EXERCISE PROMPT:
The whole listing needs to be written out exactly, except for any images.

AVAILABLE DATA:
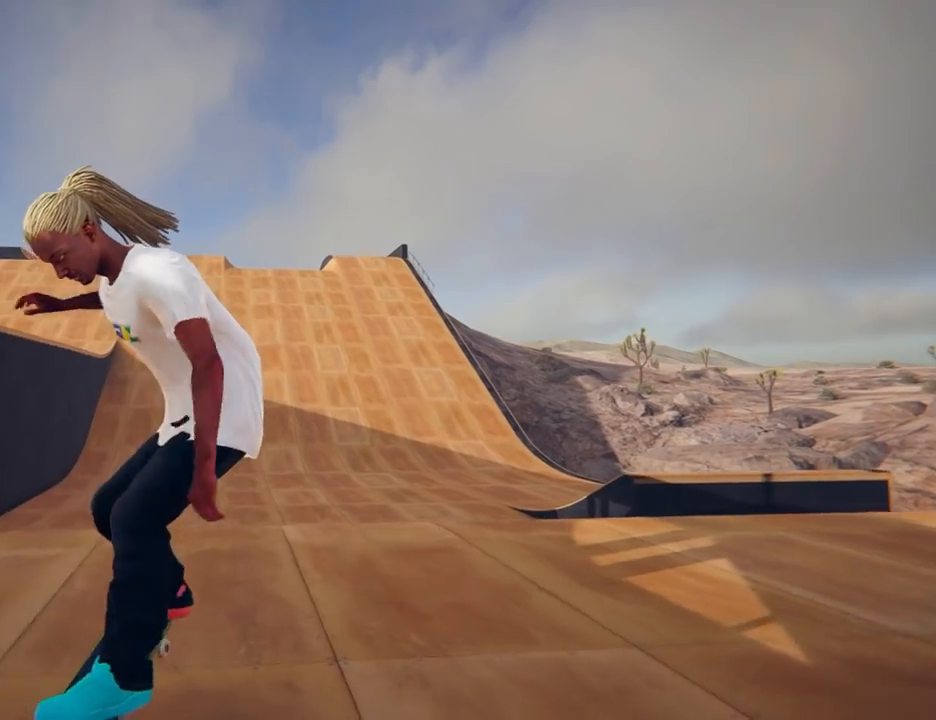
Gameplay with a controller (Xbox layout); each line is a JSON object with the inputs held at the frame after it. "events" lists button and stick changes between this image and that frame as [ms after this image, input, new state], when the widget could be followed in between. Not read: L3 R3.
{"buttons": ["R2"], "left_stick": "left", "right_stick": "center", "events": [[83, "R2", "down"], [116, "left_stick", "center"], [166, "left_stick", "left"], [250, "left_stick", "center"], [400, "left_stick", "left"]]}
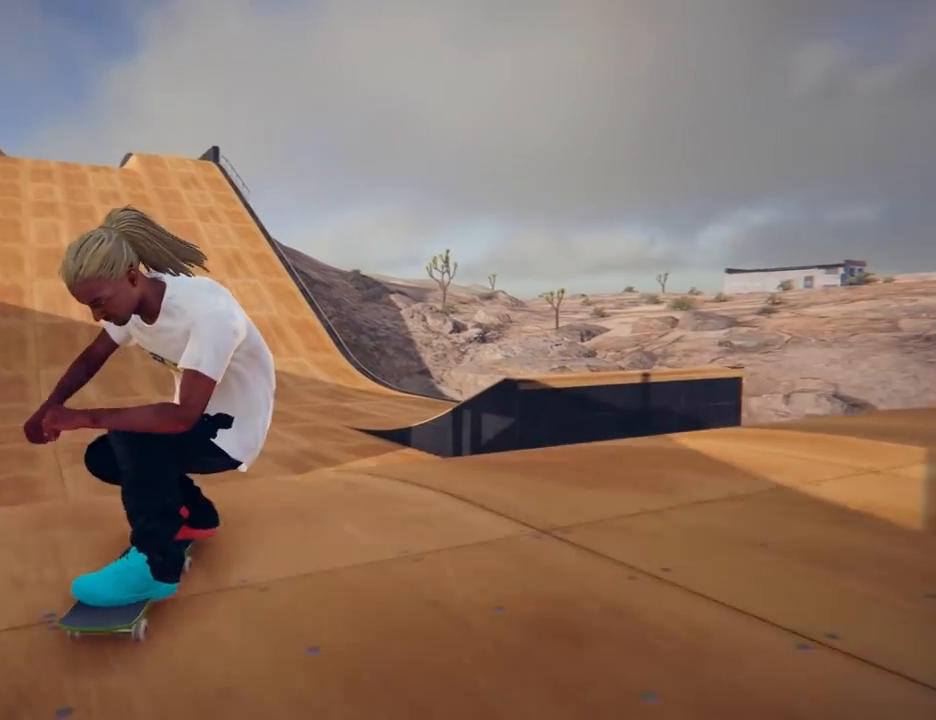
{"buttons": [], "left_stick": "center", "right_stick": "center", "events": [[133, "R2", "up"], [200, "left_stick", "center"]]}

RESULT:
Gameplay with a controller (Xbox layout); each line is a JSON object with the inputs held at the frame after it. "events" lists button and stick changes between this image and that frame as [ms after this image, input, new state], when the widget could be followed in between. Not read: L3 R3.
{"buttons": ["R2"], "left_stick": "left", "right_stick": "center", "events": [[83, "R2", "down"], [116, "left_stick", "center"], [166, "left_stick", "left"], [250, "left_stick", "center"], [400, "left_stick", "left"]]}
{"buttons": [], "left_stick": "center", "right_stick": "center", "events": [[133, "R2", "up"], [200, "left_stick", "center"]]}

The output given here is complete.